**Sağlanan Veriler**

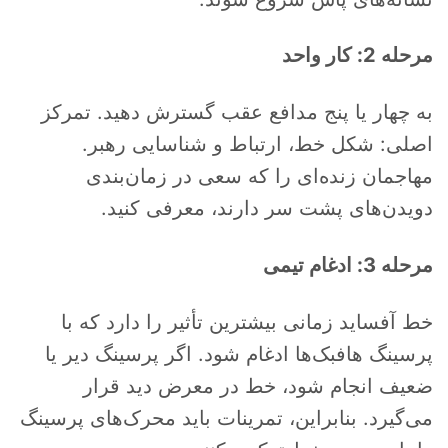
مرحله 2: کار واحد
به چهار یا پنج مدافع عقب گسترش دهید. تمرکز
اصلی: شکل خط، ارتباط و شناسایی رهبر.
مهاجمان زنده‌ای را که سعی در زمان‌بندی
دویدن‌های پشت سر دارند، معرفی کنید.
مرحله 3: ادغام تیمی
خط آفساید زمانی بیشترین تأثیر را دارد که با
پرسینگ هافبک‌ها ادغام شود. اگر پرسینگ دیر یا
ضعیف انجام شود، خط در معرض دید قرار
می‌گیرد. بنابراین، تمرینات باید محرک‌های پرسینگ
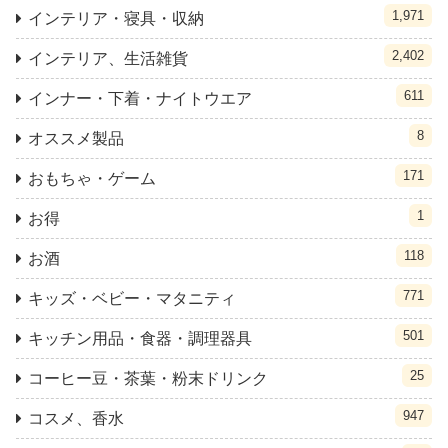
1,971
インテリア・寝具・収納
2,402
インテリア、生活雑貨
611
インナー・下着・ナイトウエア
8
オススメ製品
171
おもちゃ・ゲーム
1
お得
118
お酒
771
キッズ・ベビー・マタニティ
501
キッチン用品・食器・調理器具
25
コーヒー豆・茶葉・粉末ドリンク
947
コスメ、香水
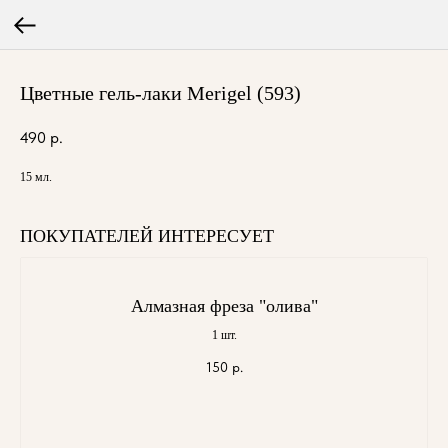
Цветные гель-лаки Merigel (593)
490
р.
15 мл.
ПОКУПАТЕЛЕЙ ИНТЕРЕСУЕТ
Алмазная фреза "олива"
1 шт.
150
р.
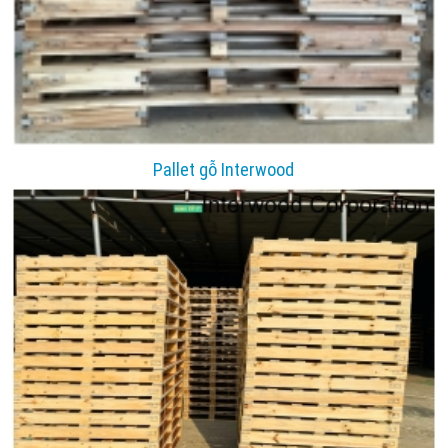
Pallet gỗ Interwood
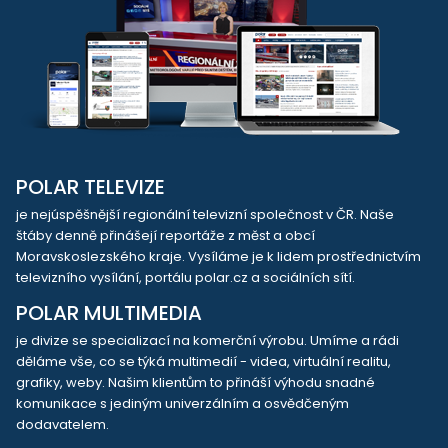
POLAR TELEVIZE
je nejúspěšnější regionální televizní společnost v ČR. Naše
štáby denně přinášejí reportáže z měst a obcí
Moravskoslezského kraje. Vysíláme je k lidem prostřednictvím
televizního vysílání, portálu polar.cz a sociálních sítí.
POLAR MULTIMEDIA
je divize se specializací na komerční výrobu. Umíme a rádi
děláme vše, co se týká multimedií - videa, virtuální realitu,
grafiky, weby. Našim klientům to přináší výhodu snadné
komunikace s jediným univerzálním a osvědčeným
dodavatelem.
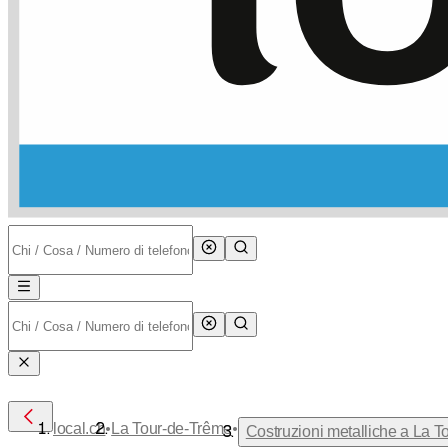
•
•
local.ch
La Tour-de-Trême
Costruzioni metalliche a La 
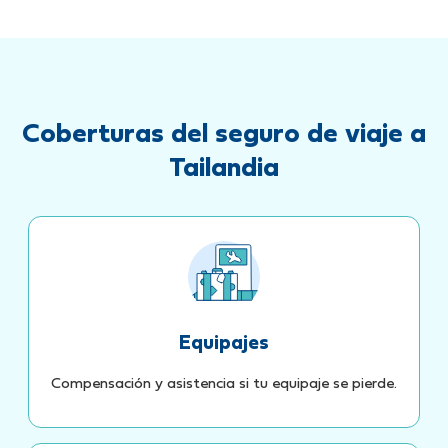
Coberturas del seguro de viaje a
Tailandia
Equipajes
Compensación y asistencia si tu equipaje se pierde.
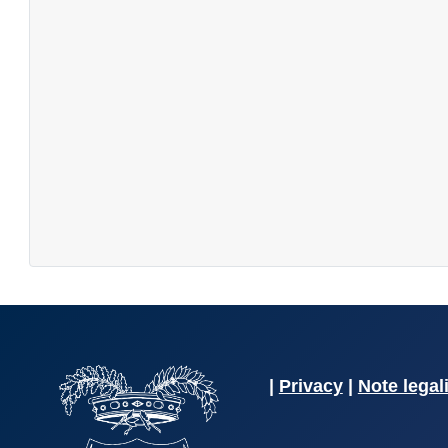
|
Privacy
|
Note legal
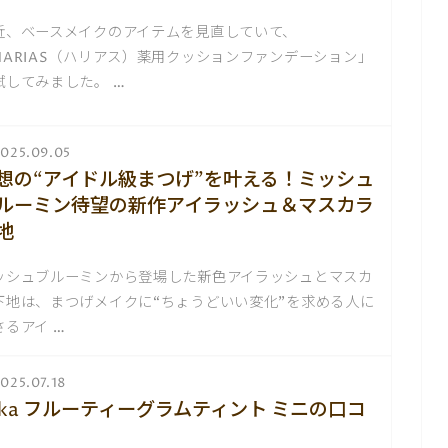
近、ベースメイクのアイテムを見直していて、
HARIAS（ハリアス）薬用クッションファンデーション」
試してみました。 …
025.09.05
想の“アイドル級まつげ”を叶える！ミッシュ
ルーミン待望の新作アイラッシュ＆マスカラ
地
ッシュブルーミンから登場した新色アイラッシュとマスカ
下地は、まつげメイクに“ちょうどいい変化”を求める人に
さるアイ …
025.07.18
aka フルーティーグラムティント ミニの口コ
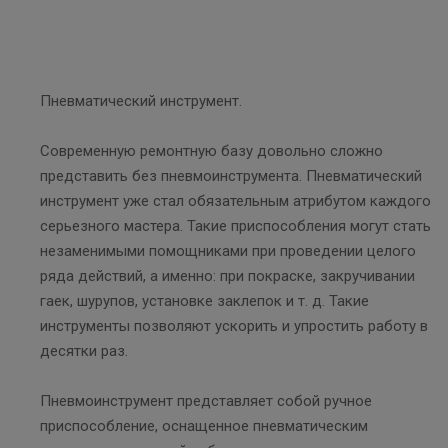
Пневматический инструмент.
Современную ремонтную базу довольно сложно
представить без пневмоинструмента. Пневматический
инструмент уже стал обязательным атрибутом каждого
серьезного мастера. Такие приспособления могут стать
незаменимыми помощниками при проведении целого
ряда действий, а именно: при покраске, закручивании
гаек, шурупов, установке заклепок и т. д. Такие
инструменты позволяют ускорить и упростить работу в
десятки раз.
Пневмоинструмент представляет собой ручное
приспособление, оснащенное пневматическим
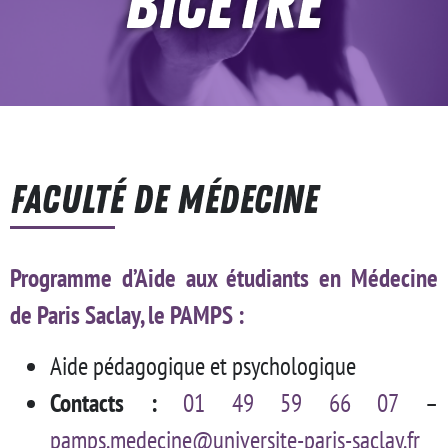
Bicêtre
FACULTÉ DE MÉDECINE
Programme d’Aide aux étudiants en Médecine
de Paris Saclay, le PAMPS
:
Aide pédagogique et psychologique
Contacts :
01 49 59 66 07
–
pamps.medecine@universite-paris-saclay.fr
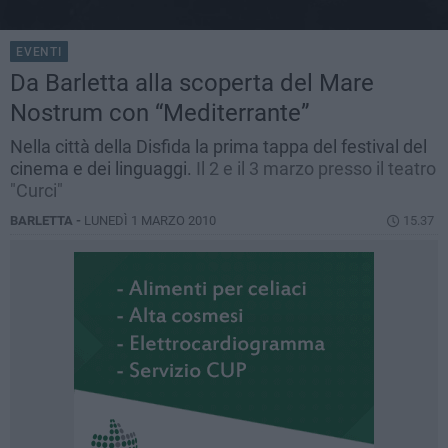
EVENTI
Da Barletta alla scoperta del Mare
Nostrum con “Mediterrante”
Nella città della Disfida la prima tappa del festival del
cinema e dei linguaggi.
Il 2 e il 3 marzo presso il teatro
"Curci"
BARLETTA -
LUNEDÌ 1 MARZO 2010
15.37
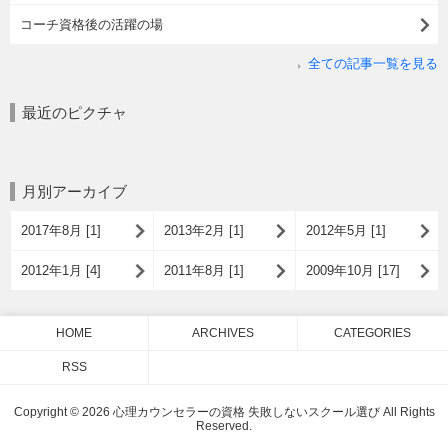
コーチ資格後の活躍の場
全ての記事一覧を見る
最近のピクチャ
月別アーカイブ
2017年8月 [1]
2013年2月 [1]
2012年5月 [1]
2012年1月 [4]
2011年8月 [1]
2009年10月 [17]
HOME
ARCHIVES
CATEGORIES
RSS
Copyright © 2026 心理カウンセラーの資格 失敗しないスクール選び All Rights
Reserved.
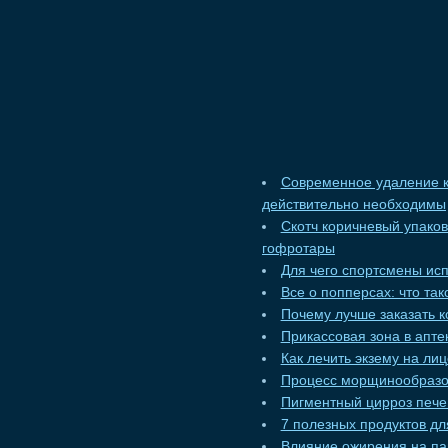
Современное удаление к
действительно необходимы
Скотч коричневый упако
гофротары
Для чего спортсмены ис
Все о попперсах: что та
Почему лучше заказать к
Прикассовая зона в апт
Как лечить экзему на ли
Процесс морщинообразо
Пигментный цирроз пече
7 полезных продуктов дл
Влияние ожирения на па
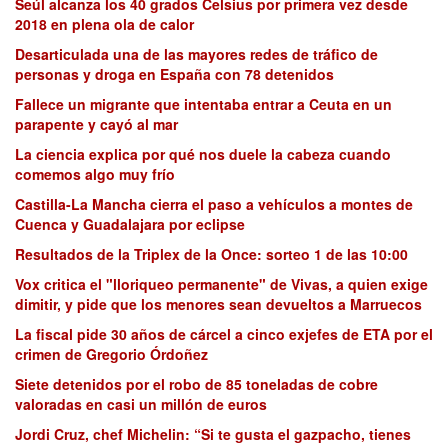
Seúl alcanza los 40 grados Celsius por primera vez desde
2018 en plena ola de calor
Desarticulada una de las mayores redes de tráfico de
personas y droga en España con 78 detenidos
Fallece un migrante que intentaba entrar a Ceuta en un
parapente y cayó al mar
La ciencia explica por qué nos duele la cabeza cuando
comemos algo muy frío
Castilla-La Mancha cierra el paso a vehículos a montes de
Cuenca y Guadalajara por eclipse
Resultados de la Triplex de la Once: sorteo 1 de las 10:00
Vox critica el "lloriqueo permanente" de Vivas, a quien exige
dimitir, y pide que los menores sean devueltos a Marruecos
La fiscal pide 30 años de cárcel a cinco exjefes de ETA por el
crimen de Gregorio Órdoñez
Siete detenidos por el robo de 85 toneladas de cobre
valoradas en casi un millón de euros
Jordi Cruz, chef Michelin: “Si te gusta el gazpacho, tienes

**Görev Tanımı**
Yukarıdaki listede "Aide" sözcüğünün geçtiği satırları sayın. Yalnızca bu sayıyı yazın.

**Alıştırma Çıktısı**
2